You’re limited: However exquisite you may be, you’re definitely not limitless: you have two arms, two legs, a limited concentration span, you can’t multi-task and you’re going to be pushing up daisies before the century is out. Sorry, fella: you have a shelf-life, so make the most of it.
But for many of you already will have made the most of it. Whatever small fame you have acquired yet surpasses your own level of incompetence, and you should be more grateful than your LinkedIn feed suggests you are that no-one who matters has worked this out yet. For most of you, this will be because the fellow best placed to work it out — your line manager — is just as as far past hers as you are past yours.
You’re unexceptional: With “exceptional” we immediately bump up against a definitional bound. Sorry, LinkedIn, there is some bad news: you aren’t all exceptional. You can’t all be an exception. This isn’t our usual bitter contrarianism but simple logic: an exception requires a rule and, odds are, you’re it: your role in the grand cosmic scheme is to sit there, grimly hacking away in the mediocre middle; helping to form a dreary collective yardstick against which better men and women than you can be measured.
And if that’s not sobering enough, at least half of you should be pleased you have made it even into the middle: fully 50% of the exceptional are the exceptionally dim, dull and slow-witted. There, but for the extreme hopelessness of some other poor soul, go you.
You’re not exquisite: Not in a good way, at any rate. The internets tell us that exquisite is means “extremely beautiful and delicate; intensely felt.” Certainly, sensibilities on LinkedIn are uncommonly delicate, we don’t think that’s quite the sense of “exquisite” you had in mind.

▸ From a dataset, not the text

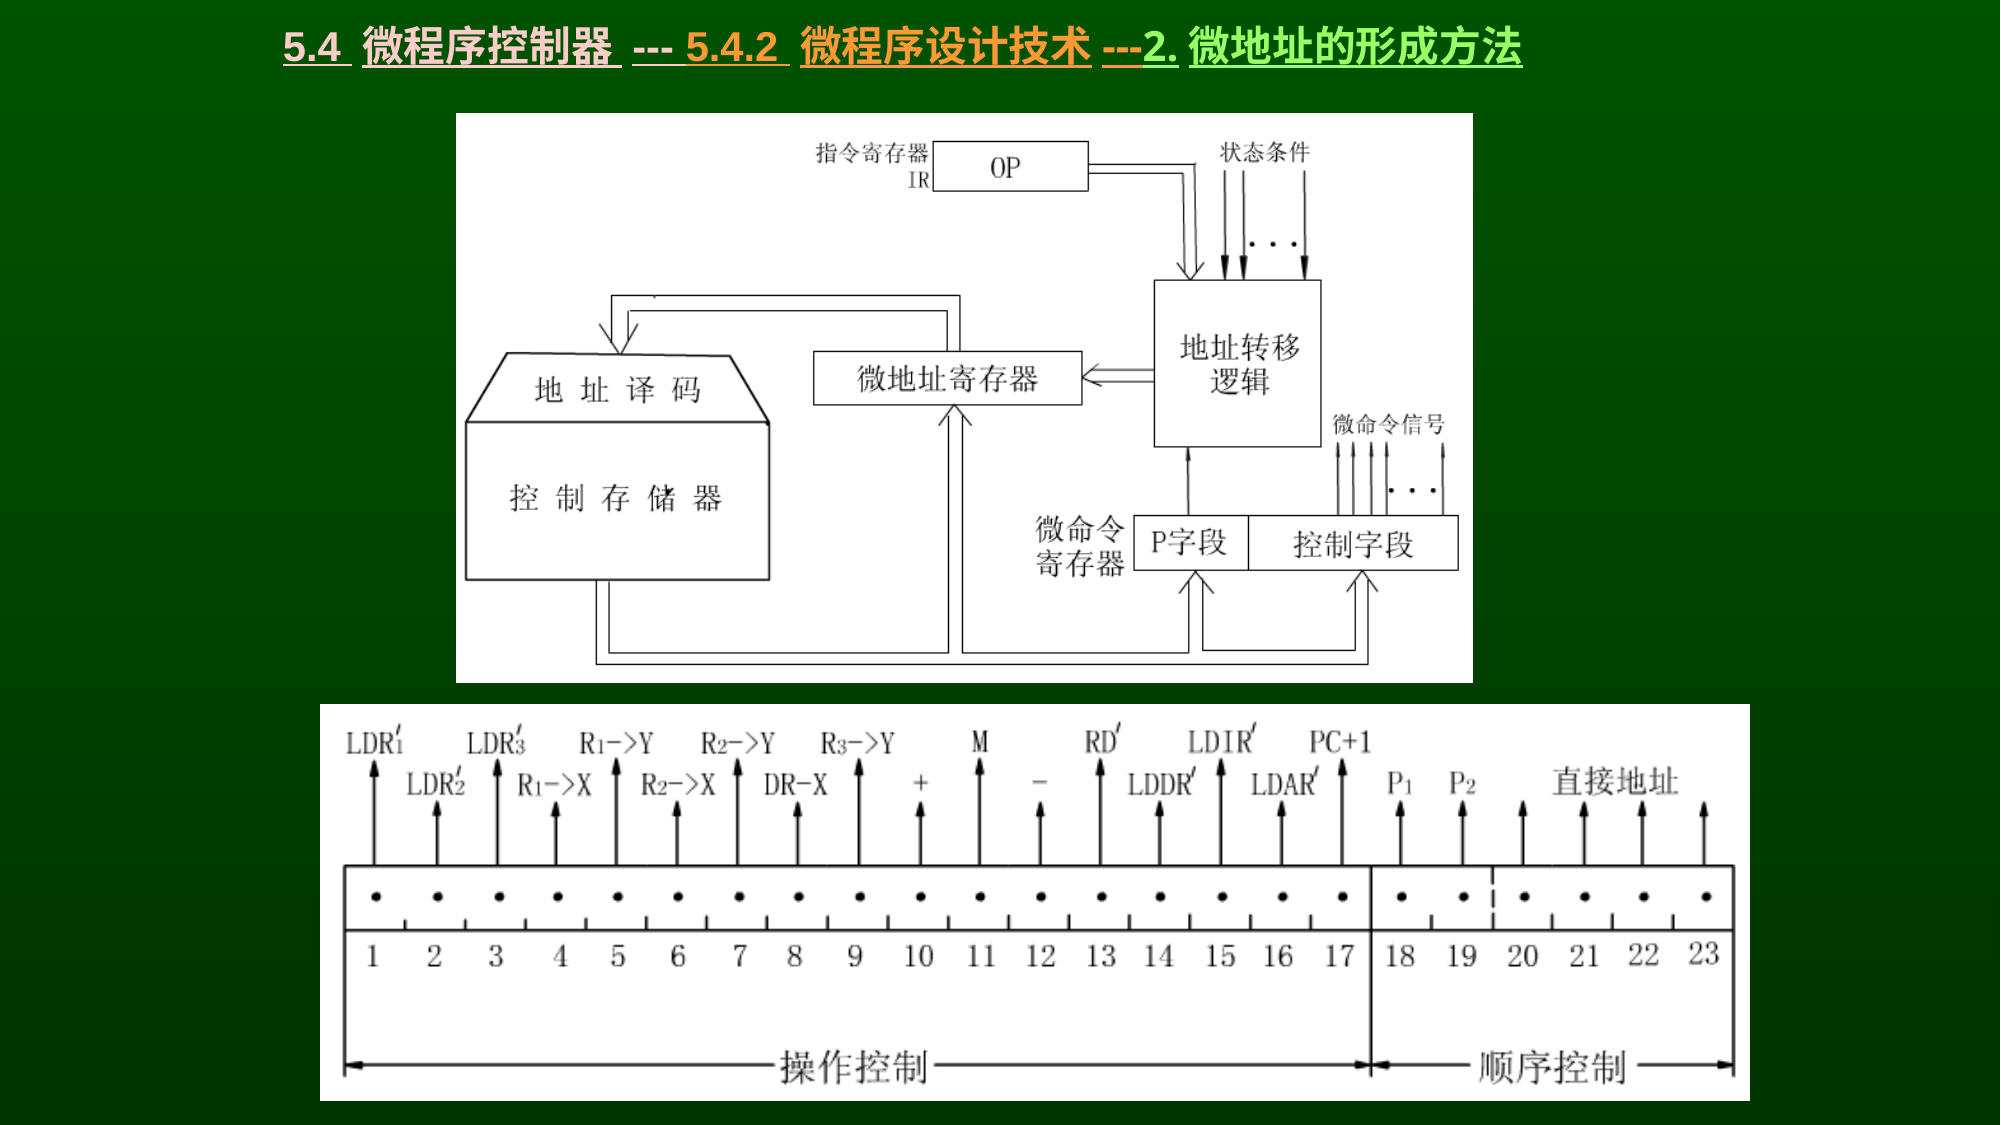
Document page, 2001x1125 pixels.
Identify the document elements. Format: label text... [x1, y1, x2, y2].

picture [320, 703, 1751, 1101]
title 5.4 微程序控制器 --- 5.4.2 微程序设计技术---2.微地址的形成方法 [267, 11, 1721, 78]
picture [456, 113, 1473, 683]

The thing about extremes is that they are a comparative minority, and you judge them by their distance from the big dull lump in between. The lump where, most likely, you and I will pass our days. If you take inspiration from the pearls LinkedIn’s thought leaders and influencers cast before the collective sty, the smart money says, whoever you are, you’re not at the good end of the talent distribution.